Sometimes these forces reinforce each other, sometimes they are in tension such as reducing business costs by passing some business tasks back to the customer.
So as with print, steam and oil, there will be a lasting role for digital, but creativity beyond the near-future will come from today’s early-career researchers and their peers in the wider community. In this scenario, it is the creative culture (or not) of that wider community that will influence such development and growth, thus being a place specific factor.
Manchester was a creative city long before digital tech arrived, from the new politics of universal suffrage, international trade and anti-slavery in the 1800s, through the suffragettes and Rochdale co-ops, first trades union congress, the largest LGBT+ public demonstration in the UK in the 1980s, to a city which re-invented modern urban living entwined with popular youth culture. If any city was wanted as an exemplar of the Prof Richard Florida thesis that diversity, tolerance and progressive politics enables creativity which in turn enables growth, Manchester would be such a case study.

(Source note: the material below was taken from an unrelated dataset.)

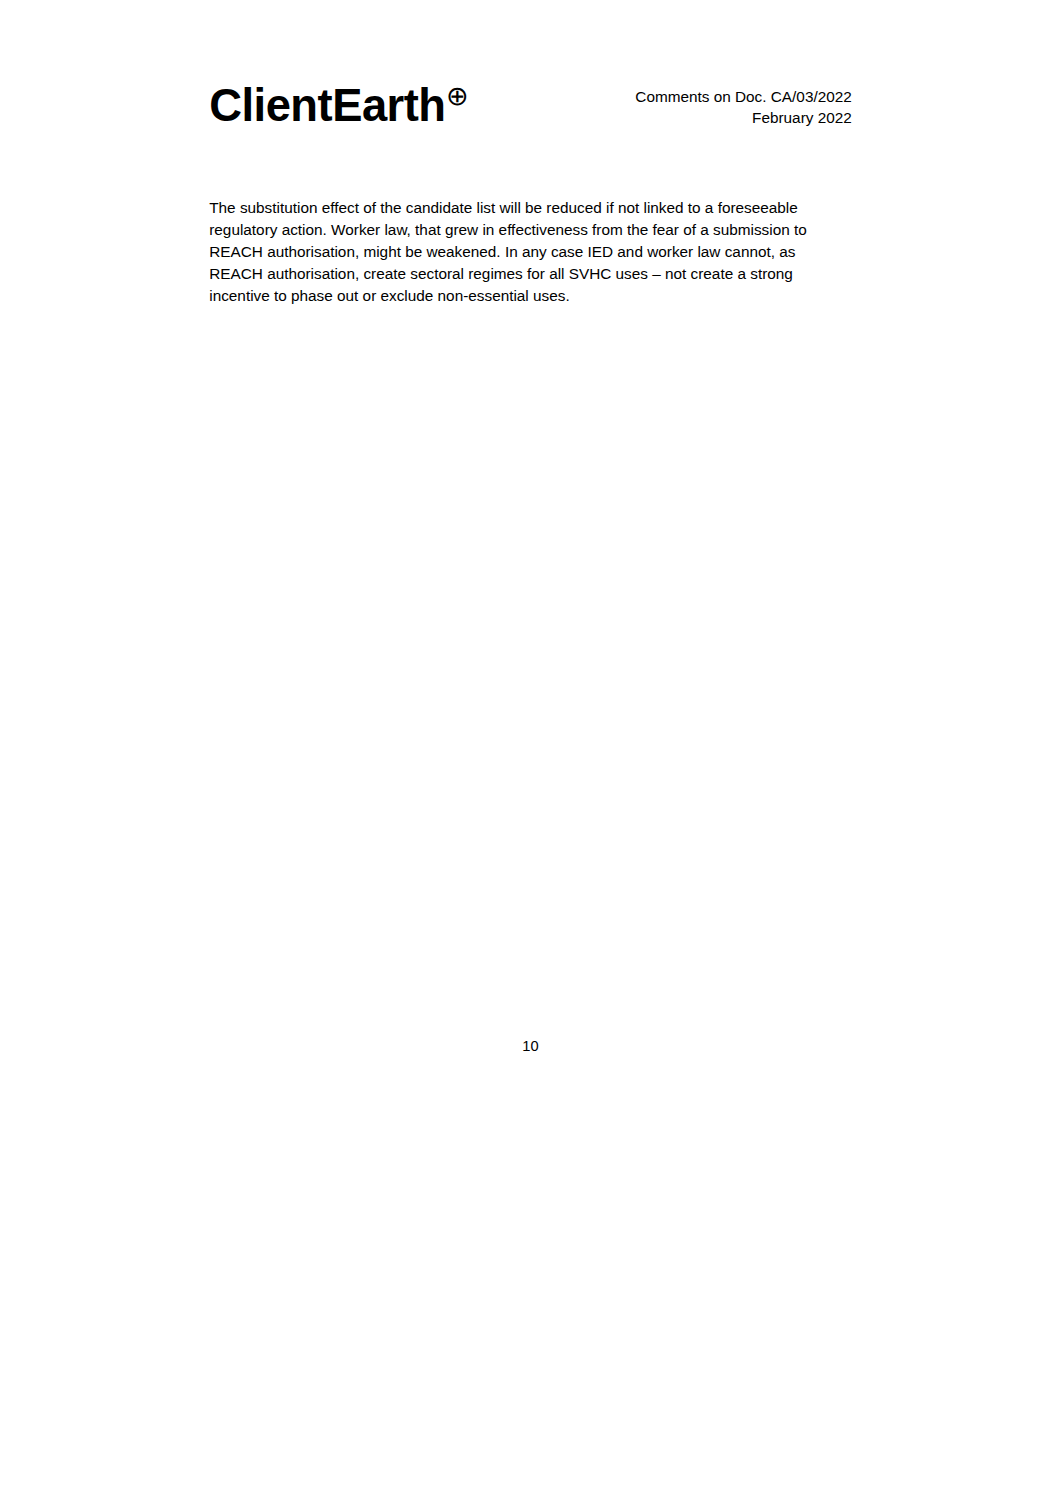ClientEarth⊕
Comments on Doc. CA/03/2022
February 2022
The substitution effect of the candidate list will be reduced if not linked to a foreseeable regulatory action. Worker law, that grew in effectiveness from the fear of a submission to REACH authorisation, might be weakened. In any case IED and worker law cannot, as REACH authorisation, create sectoral regimes for all SVHC uses – not create a strong incentive to phase out or exclude non-essential uses.
10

So, if any place is likely to make sense first of what peak digital entails then there are strong historic reasons to suggest that Manchester is a strong contender for that role, not least because the Manchester culture is comfortable with change and with looking forward.
Many would agree with the proposition that sustainable living is our unsolved challenge, and as climate change advances globally along with resource shortages and increasing pollution, the time remaining to create solutions is rapidly diminishing. Crucially, fundamental changes must take place within the lifespans of younger people now living to avoid catastrophic rather than incremental damage. Digital tech has a role to play here, for example when overcoming distances without the need to travel, but it requires a huge supply of mined and quarried rocks to be processed for their rare metals and then has a manufacturing footprint so it isn’t without its own detriment.
One possibility is that peak digital is just a point at which we start to use less all round, to walk with a lighter tread. Who knows? But as a possibility it feels better to me than waiting for the next new shiny thing to save us from our perenial desire for ever-more new shiny things.